The loss to the agency was enormous. When WikiLeaks released the information, foreign governments were able to quickly fix vulnerabilities, kicking the C.I.A. out of their networks and cutting off its ability to listen surreptitiously to some devices.
But it is difficult to assess the precise loss to the C.I.A.’s hacking team. The report did say that the agency had moderate confidence that WikiLeaks did not get all of its hacking tools. Some were better protected on a so-called “Gold folder.”
The report was heavily redacted and had at least 30 missing pages. Mr. Schulte’s defense had to fight the government to see even a portion of the report and was not allowed to release the document during the trial, said Sabrina Shroff, his lawyer. Ultimately, she said, she saw only about a quarter of the report.
“From the beginning of this case, the government sought to hide this report,” she said. “We had to litigate and claw our way to get an extra word made available to the defense. To this day, I have not seen the entirety of the report.”
Insider threats are almost impossible to eliminate.

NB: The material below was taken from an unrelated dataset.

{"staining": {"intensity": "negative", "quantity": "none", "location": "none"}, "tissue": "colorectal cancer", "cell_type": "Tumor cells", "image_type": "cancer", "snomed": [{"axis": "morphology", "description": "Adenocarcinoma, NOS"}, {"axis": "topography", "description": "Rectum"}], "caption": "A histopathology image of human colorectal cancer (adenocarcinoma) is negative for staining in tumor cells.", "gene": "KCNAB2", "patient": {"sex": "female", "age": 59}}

But security measures can make it more difficult for disgruntled employees to steal classified information. By 2017, the threat of WikiLeaks should have been plain to anyone in an intelligence agency, the report said.
“For nearly a decade WikiLeaks has exploited the digital realm to profoundly reshape opportunities for individuals sworn to protect our nation’s secrets to leak classified or sensitive information,” the report said.
The report outlined a system where different arms of the agency developed their own information technology capabilities and systems of policing themselves. That culture of “shadow I.T.” created “unacceptable risk” for the C.I.A.
The hacking team’s tools were on computer systems that lacked the ability to audit the information stored on them. The C.I.A., according to the report, did not learn about the loss until a year after it occurred, when WikiLeaks announced in March 2017 that it had the Vault 7 data.
In a letter to John Ratcliffe, the director of national intelligence, Mr. Wyden said the report suggested that Congress’s decision to exempt intelligence agencies from federal cybersecurity requirements was a mistake.
Mr. Wyden said that vulnerabilities remained within the intelligence community’s information technology.
“The lax cybersecurity practices documented in the C.I.A.’s WikiLeaks task force report do not appear limited to just one part of the intelligence community,” Mr. Wyden wrote.
David E. Sanger contributed reporting.